The cable news anchor floated a specific prescription: While Democrats had been “very reluctant” to champion a unified national curriculum, rather than allowing the current patchwork of approaches in states, it was time to embrace a nationally coherent framework. “In theory, a healthy nation should have one history,” Reid said, “and right now this nation has any history a school board wants it to have.”
Others are more skeptical. Leo Casey, executive director of the Albert Shanker Institute, told me that efforts to establish national curricula had “floundered” in the past precisely because education is a state and local responsibility. He said his group develops and distributes lesson plans for teachers to support civics education, but dismissed a “top-down mandate, which, by the time it gets to the classroom, is virtually non-recognizable.”
Agreeing on how to teach civics is a perennial challenge to begin with, especially in an era as polarized as ours. Another challenge for advocates is competing with more immediate issues of democracy reform in the age of Trump. “Election security is an imminent issue,” Casey allowed, “whereas civics is something where the positive effects will be seen over time.”
Clinton didn’t mention civics education in her address to the conference, focusing instead on election security, voting rights, gerrymandering, and online propaganda ahead of the 2020 election. But she did speak of “the responsibility that we have from generation to generation to pass on the fundamentals of our democracy.”
That message seems to be resonating. On Capitol Hill, a small group of lawmakers are getting behind national legislation. The Civics Learning Act, introduced this past January in the House of Representatives, would authorize $30,000,000 in K-12 civics-education funding. The bill now has 67 co-sponsors, including the GOP’s Tom Cole and Democrats Alexandria Ocasio-Cortez, Ilhan Omar, Katie Hill, Adam Schiff, David Cicilline, and Jamie Raskin.

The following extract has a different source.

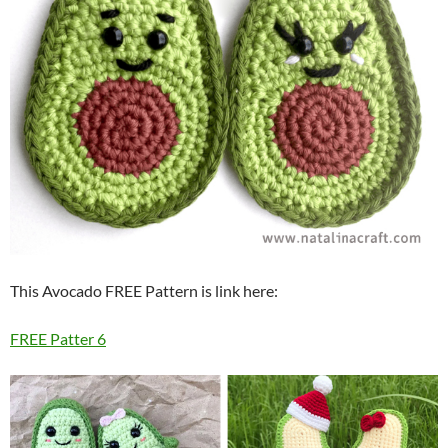
This Avocado FREE Pattern is link here:
FREE Patter 6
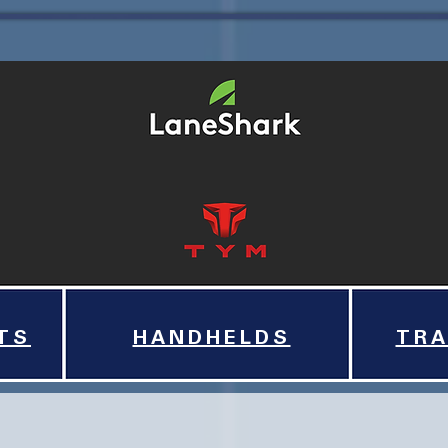
TS
HANDHELDS
TRA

In June, Republican John Cornyn and Democrat Chris Coons introduced the USA Civics Act in the Senate, aiming to “reauthorize and modernize an American history and civics grant program under the Higher Education Act,” according to a press release. That bill’s seven co-sponsors include 2020 Democratic presidential hopeful Elizabeth Warren.
As it happens, Warren is probably the candidate for whom talking up civics education would come most naturally. She’s already leaning into her identity as a teacher, and she could easily add this issue to a forthcoming K-12 education platform or her existing plan to save democracy. A more informed, engaged citizenry may not have the visceral appeal of taxing the wealthy or purging politics of big money, but this much is clear: it would be big, structural change.